Each one of the previous tips were very internally focused.  Little bits of thought and action that involved you and your entrepreneurial, mental muscles.  On this final one, I'm encouraging you to apply some of that focus externally.  Do that by trying to say yes to one request a day.  Once a day, when someone asks for help, say yes.  Make it your goal to say yes to a request for help once a day.  Here's the tricky part: don't expect this to achieve anything or benefit you in any way.  Focusing on others, whether it's helping someone open a door, helping your team leader on a challenging assignment, or helping a client, is its own reward.  It's good to do good.  Remember, as discussed earlier, drop your sense of entitlement.  Don't expect or demand that good things will happen to you because you say yes to others.  Having the opportunity to help is the reward for helping.

Final Thoughts

In my capacity as Training Leader at Bizdom U, I work with entrepreneurs every day trying to maximize their potential and the potential of their enterprises.  In many ways, I've learned far more than I've taught.  The main lesson I've learned about entrepreneurs is that they have no special magic.  There are certain patterns of behavior that they engage in, and while some of them naturally engage in those behaviors, just as many have made the conscious decision to engage in those behaviors: valuing innovation, taking action, embracing failure, expecting instability, and serving others. 
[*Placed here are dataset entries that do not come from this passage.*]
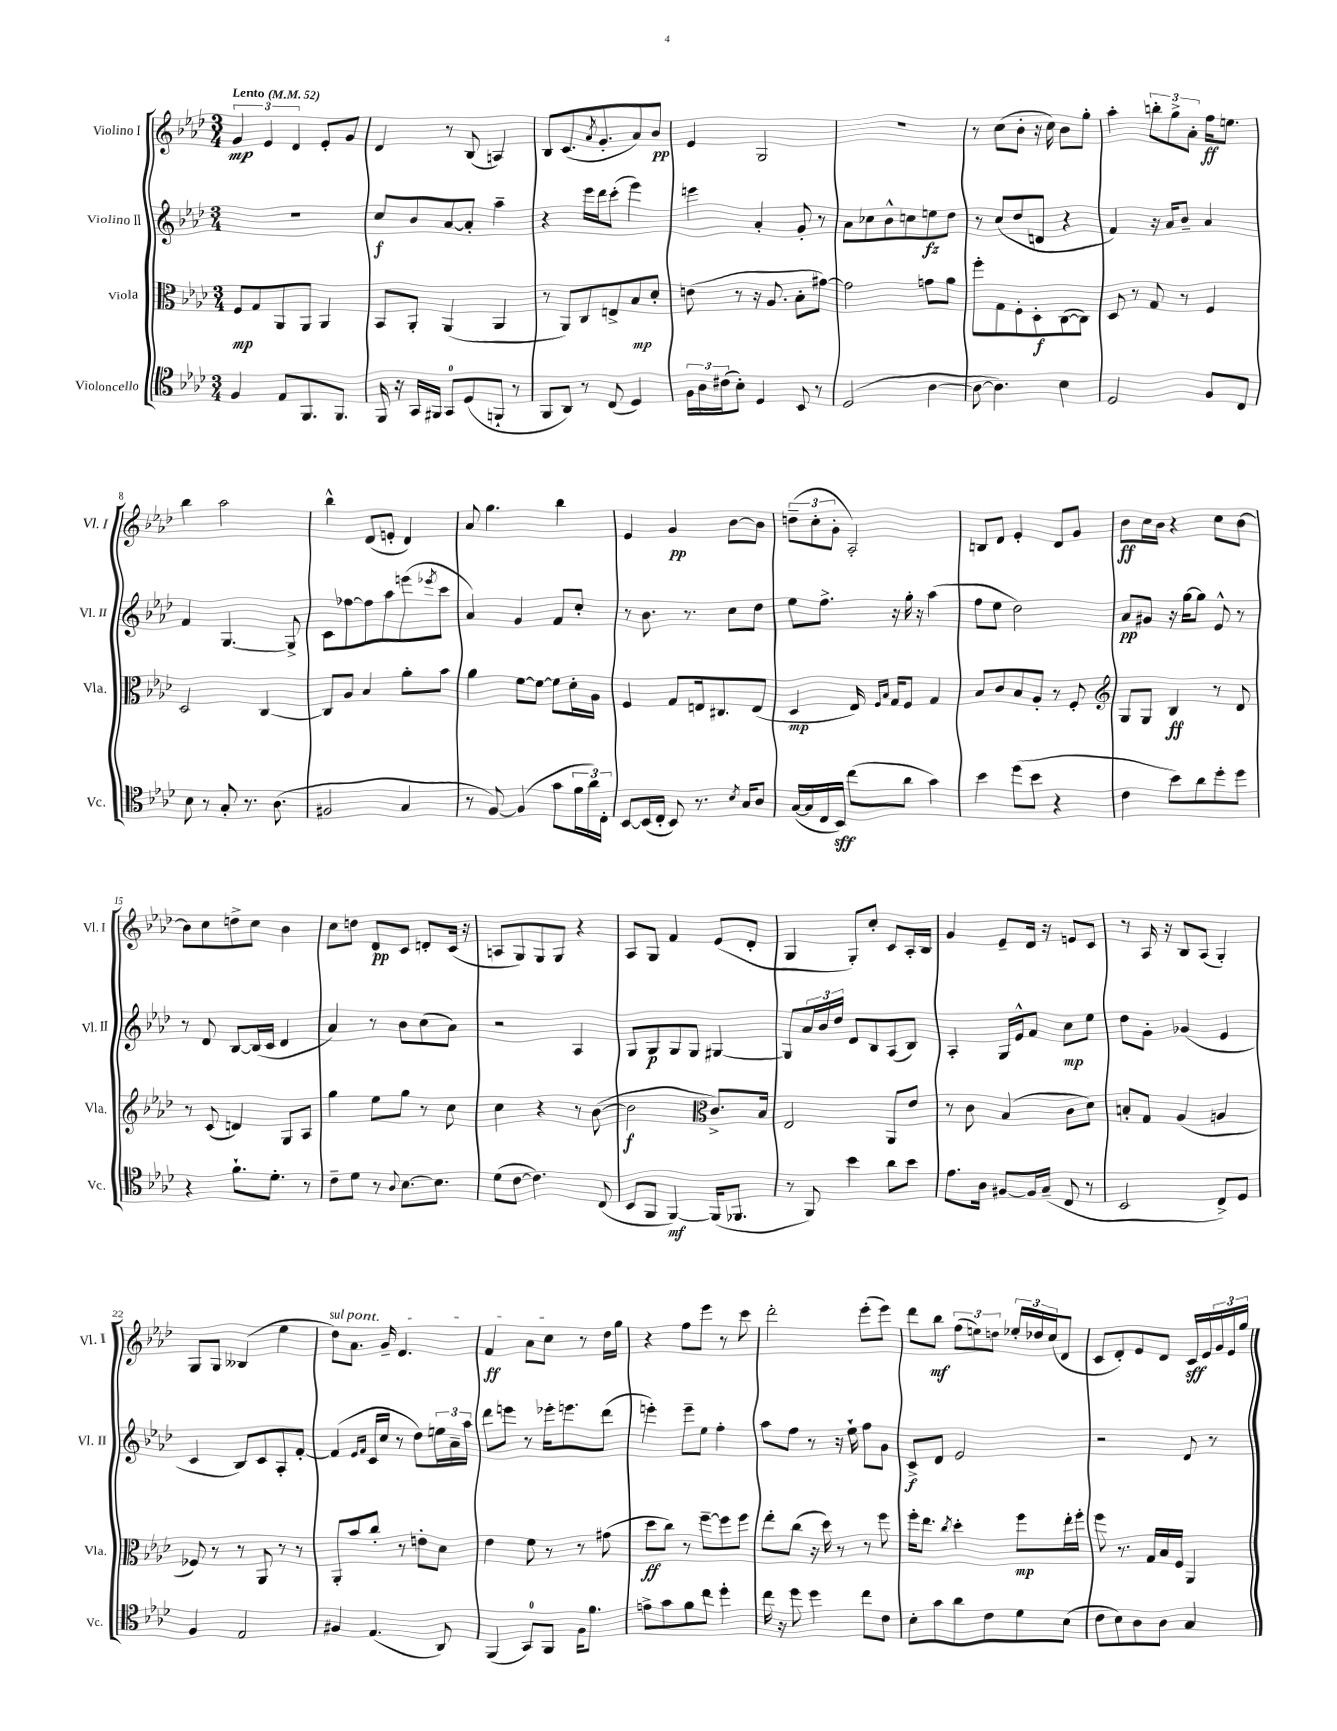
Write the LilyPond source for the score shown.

<<
\new StaffGroup <<
\new Staff = "s0" \with { instrumentName = "Violino I" shortInstrumentName = "Vl. I" } {
    \clef treble \key aes \major \numericTimeSignature \time 3/4 \tempo "Lento" 4 = 52
    \tuplet 3/2 { g'4\mp ees'4 des'4 } ees'8-. g'8 |
    des'4 r8 bes8( a4) |
    bes8 c'8.( \acciaccatura { aes'8 } g'8.-. aes'8) bes'8\pp |
    ees'4 g2 |
    R2. |
    r8 c''8( bes'8-. r16 c''16) bes'8 g''8-. |
    aes''4-. \tuplet 3/2 { b''8-. g''8-> aes'8-. } f''16\ff e''8. |
    bes''4 aes''2 |
    bes''4-^ des'8( e'8-. des'4) |
    aes'8 g''4. bes''4 |
    ees'4 g'4\pp bes'8~ bes'8 |
    \tuplet 3/2 { d''8--( c''8-. g'8-. } aes2-.) |
    b8 des'8 ees'4-. des'8 g'8 |
    bes'8\ff c''16 bes'16 r4 c''8 bes'8~ |
    bes'8 c''8 d''8-> c''8 bes'4 |
    c''8 d''8 des'8\pp c'8 d'8-. c'16( r16 |
    a8 g8) g8 g8 r4 |
    aes8 g8 f'4 ees'8( des'8-. |
    g4 g8-.) c''8-. c'8 aes16-. bes16 |
    g'4 ees'8-- des'16 r16 e'8 c'8 |
    r8 aes16 r16 bes8 aes8( g4-.) |
    g8 g8 beses4( ees''4 |
    \once \override TextSpanner.bound-details.left.text = \markup { \italic "sul pont." } des''8\startTextSpan) aes'8. g'16-- des'4. |
    f'4\ff aes'8 c''8\stopTextSpan r8 des''16 g''16 |
    r4 f''8 ees'''8 r8 c'''8 |
    des'''2-. ees'''8-.( ees'''8) |
    des'''8 bes''8\mf \tuplet 3/2 { f''8( e''8) d''8 } \tuplet 3/2 { ees''16-. des''16 c''16( } des'8 |
    c'8 des'8-.) ees'8 des'8 c'16\sff ees'16 \tuplet 3/2 { g'16 ees'16 g''16 } \bar "|." |
}
\new Staff = "s1" \with { instrumentName = "Violino II" shortInstrumentName = "Vl. II" } {
    \clef treble \key aes \major \numericTimeSignature \time 3/4
    R2. |
    c''8\f bes'8 aes'8~ aes'8-. aes''4-- |
    r4 ees'''16 des'''16 c'''8-.( ees'''4) |
    e'''4 aes'4-. g'8-. r8 |
    aes'8 ces''8 bes'8-^ c''8 e''8\fz des''8 |
    r8 c''8( des''8 d'8 r4 |
    f'4) r16 aes'16 bes'8-- aes'4 |
    f'4 g4.~ g8-> |
    c'8 fes''8~ fes''8 aes''8 e'''8( \acciaccatura { ees'''8 } c'''8 |
    aes'4) g'4 f'8 c''8-. |
    r8 bes'8. r8. c''8 des''8 |
    ees''8 f''8.-> r16 g''16-. r16 aes''4( |
    f''8 ees''8 des''2) |
    aes'8\pp gis'8 r16 g''16~ g''8 ees'8-^ r8 |
    r8 des'8 bes8~ bes16( c'16 des'4 |
    aes'4) r8 bes'8 c''8( aes'8) |
    r2 aes4 |
    g8 g8\p g8 g8 gis4~ |
    gis8 \tuplet 3/2 { aes'16 bes'16 des''16 } des'8 bes8 aes8( bes8) |
    aes4-. g16 ees'16-^ f'8 c''8\mp ees''8 |
    des''8 g'8-. ges'4( ees'4 |
    c'4 bes8) c'8 aes8-. f'8~-. |
    f'4( \grace { ees'16 f'16 } c'16 c''16 r8 des''8) \tuplet 3/2 { e''16 aes'16-- aes''16 } |
    des'''8 e'''8 r8 ees'''16-. e'''8. des'''8( |
    e'''4-.) e'''8-- ees''8 f''4-. |
    aes''8 f''8 r8 r16 ees''16-! f''8 g'8 |
    c'8->\f des'8 ees'2 |
    r2 des'8 r8 \bar "|." |
}
\new Staff = "s2" \with { instrumentName = "Viola" shortInstrumentName = "Vla." } {
    \clef alto \key aes \major \numericTimeSignature \time 3/4
    f8\mp g8 aes,8 aes,8 aes,4 |
    bes,8 aes,8-. aes,4( aes,4 |
    r8 aes,8) c8 e8-> bes8\mp des'8-. |
    e'8( r8 r16 aes8. bes8-. gis'8~) |
    gis'2 g'8 aes'8 |
    f''8-. g8 f8-. des8-.\f c8~( c8) |
    des8 r8 g8 r8 f4 |
    des2 c4~ |
    c8 aes8 bes4 aes'8-. bes'8 |
    aes'4 f'8~ f'8~ f'8 des'16-. aes16 |
    f4 g8 e16 cis8. e8( |
    des4\mp ees16) \grace { f16 bes16 } g16 f8 g4 |
    bes8 c'8 bes8 aes8-. r8 f8-. |
    \clef treble g8 g8 bes4\ff r8 des'8 |
    r8 c'8( d'4) g8 aes8 |
    g''4 ees''8 g''8 r8 c''8 |
    c''4 r4 r8 bes'8~( |
    bes'2\f \clef alto c'8.->) bes16 |
    ees2 aes,8 ees'8 |
    r8 c'8 bes4( c'8 des'8) |
    b8-. g8 aes4( a4 |
    fes8) r8 r8 aes,8 r8 r8 |
    aes,8-. bes'8 c''8-. r8 e'8-. des'8 |
    ees'4 f'8 r8 r8 gis'8( |
    des''8\ff c''8) r8 f''8~-- f''8 f''8 |
    ees''8-. c''8( r16 des''16) r8 r8 f''8 |
    f''16-. ees''8. \acciaccatura { c''8 } des''4-. f''8\mp ees''16-. f''16-. |
    f''8 r8. g16 bes16 f16 aes,4 \bar "|." |
}
\new Staff = "s3" \with { instrumentName = "Violoncello" shortInstrumentName = "Vc." } {
    \clef tenor \key aes \major \numericTimeSignature \time 3/4
    f4 ees8 f,8. f,8. |
    f,16 r16 g,16 fis,16 g,8-0 des8( f,8-! r8 |
    f,8 aes,8) r8 c8( des4) |
    \tuplet 3/2 { f16 aes16 cis'16( } bes8-.) des4 bes,8 r8 |
    des2( aes4~ |
    aes8~ aes4.) bes4 |
    des2 f8 c8 |
    bes8 r8 g8-. r8. aes8.( |
    fis2 g4 |
    r8 f8~) f4( g'8 \tuplet 3/2 { f'16 aes'16) c16-. } |
    bes,8~ bes,16( c16-. bes,8) r8. \acciaccatura { bes8 } g16 aes8 |
    g16~( g16 c16 bes,16\sff) c''8( aes'8 g'4) |
    bes'4 des''8( bes'8 r4 |
    c'4 bes'8) aes'8 des''8-. des''8 |
    r4 f'8.-! des'8.-. r8 |
    c'8-- des'8 r8 \appoggiatura { aes8 } bes8.~ bes8. |
    des'8( c'8~ c'4.) c8( |
    bes,8 f,8 f,4~\mf) f,16( fes,8. |
    r8 f,8) bes'4 aes'8 bes'8 |
    ees'8. aes16 fis8~ fis16 g16--( c8 r8 |
    bes,2 c8->) des8 |
    f4 ees2 |
    fis4 ees4.( aes,8) |
    f,4( g,8-0) f,8 f16 f'8. |
    e'8-> g'8 f'8 c''8 des''4-. |
    c''16 r16 des''8 des''4 c''8 c'8 |
    bes8-. g'8 aes'8 c'8 des'8 bes8( |
    c'8 bes8) aes8 aes8 g4 \bar "|." |
}
>>
>>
By relentlessly and ruthlessly engaging in these behaviors, entrepreneurs take responsibility for and control over their fate.  Our region unfortunately has an overabundance of deferring responsibility and surrendering control of our fates.  If we break ourselves of this habit of passivity, and each of us take responsibility for ourselves, and behave entrepreneurially, in school, at work, in all the aspects of our lives, we will be able to overcome our challenges and maximize our opportunities, and hopefully be the best Larry we can be.